WHAT THE TASK REQUIRES:
Your task is to reproduce exactly the lines from the line with "below to apply.>" through the end of the records below.
(PROVIDED RECORDS Opens)
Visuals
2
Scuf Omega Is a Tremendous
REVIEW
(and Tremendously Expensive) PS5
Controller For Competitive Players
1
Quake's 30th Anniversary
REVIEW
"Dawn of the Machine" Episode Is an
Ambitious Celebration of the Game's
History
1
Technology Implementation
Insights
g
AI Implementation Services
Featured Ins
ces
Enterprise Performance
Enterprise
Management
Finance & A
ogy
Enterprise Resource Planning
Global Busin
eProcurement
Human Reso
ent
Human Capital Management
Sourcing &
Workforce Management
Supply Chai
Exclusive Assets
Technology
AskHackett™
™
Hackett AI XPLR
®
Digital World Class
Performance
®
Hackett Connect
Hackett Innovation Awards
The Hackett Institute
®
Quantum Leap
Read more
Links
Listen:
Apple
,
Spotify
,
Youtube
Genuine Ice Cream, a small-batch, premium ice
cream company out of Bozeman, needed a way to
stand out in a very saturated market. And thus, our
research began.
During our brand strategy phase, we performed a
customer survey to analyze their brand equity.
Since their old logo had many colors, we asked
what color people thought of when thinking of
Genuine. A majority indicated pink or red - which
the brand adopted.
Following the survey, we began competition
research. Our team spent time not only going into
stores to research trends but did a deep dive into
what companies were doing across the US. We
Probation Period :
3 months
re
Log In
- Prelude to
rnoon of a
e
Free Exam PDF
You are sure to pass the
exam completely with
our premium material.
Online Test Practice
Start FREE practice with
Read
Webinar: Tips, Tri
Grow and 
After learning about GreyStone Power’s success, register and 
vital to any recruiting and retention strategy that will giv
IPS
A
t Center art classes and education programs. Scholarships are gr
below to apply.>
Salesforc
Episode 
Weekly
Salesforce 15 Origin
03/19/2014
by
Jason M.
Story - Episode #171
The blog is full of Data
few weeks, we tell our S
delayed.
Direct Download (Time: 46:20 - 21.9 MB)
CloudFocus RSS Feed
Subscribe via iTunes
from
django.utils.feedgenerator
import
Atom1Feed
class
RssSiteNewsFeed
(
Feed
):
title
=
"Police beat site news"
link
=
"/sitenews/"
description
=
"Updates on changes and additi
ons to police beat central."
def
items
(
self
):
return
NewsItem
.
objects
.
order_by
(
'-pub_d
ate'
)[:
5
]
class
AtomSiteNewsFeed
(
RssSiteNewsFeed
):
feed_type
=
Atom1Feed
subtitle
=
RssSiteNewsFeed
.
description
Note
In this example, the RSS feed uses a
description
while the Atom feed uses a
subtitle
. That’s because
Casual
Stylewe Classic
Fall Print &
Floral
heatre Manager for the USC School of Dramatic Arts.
(PROVIDED RECORDS Closes)
OUTPUT:
below to apply.>
Salesforc
Episode 
Weekly
Salesforce 15 Origin
03/19/2014
by
Jason M.
Story - Episode #171
The blog is full of Data
few weeks, we tell our S
delayed.
Direct Download (Time: 46:20 - 21.9 MB)
CloudFocus RSS Feed
Subscribe via iTunes
from
django.utils.feedgenerator
import
Atom1Feed
class
RssSiteNewsFeed
(
Feed
):
title
=
"Police beat site news"
link
=
"/sitenews/"
description
=
"Updates on changes and additi
ons to police beat central."
def
items
(
self
):
return
NewsItem
.
objects
.
order_by
(
'-pub_d
ate'
)[:
5
]
class
AtomSiteNewsFeed
(
RssSiteNewsFeed
):
feed_type
=
Atom1Feed
subtitle
=
RssSiteNewsFeed
.
description
Note
In this example, the RSS feed uses a
description
while the Atom feed uses a
subtitle
. That’s because
Casual
Stylewe Classic
Fall Print &
Floral
heatre Manager for the USC School of Dramatic Arts.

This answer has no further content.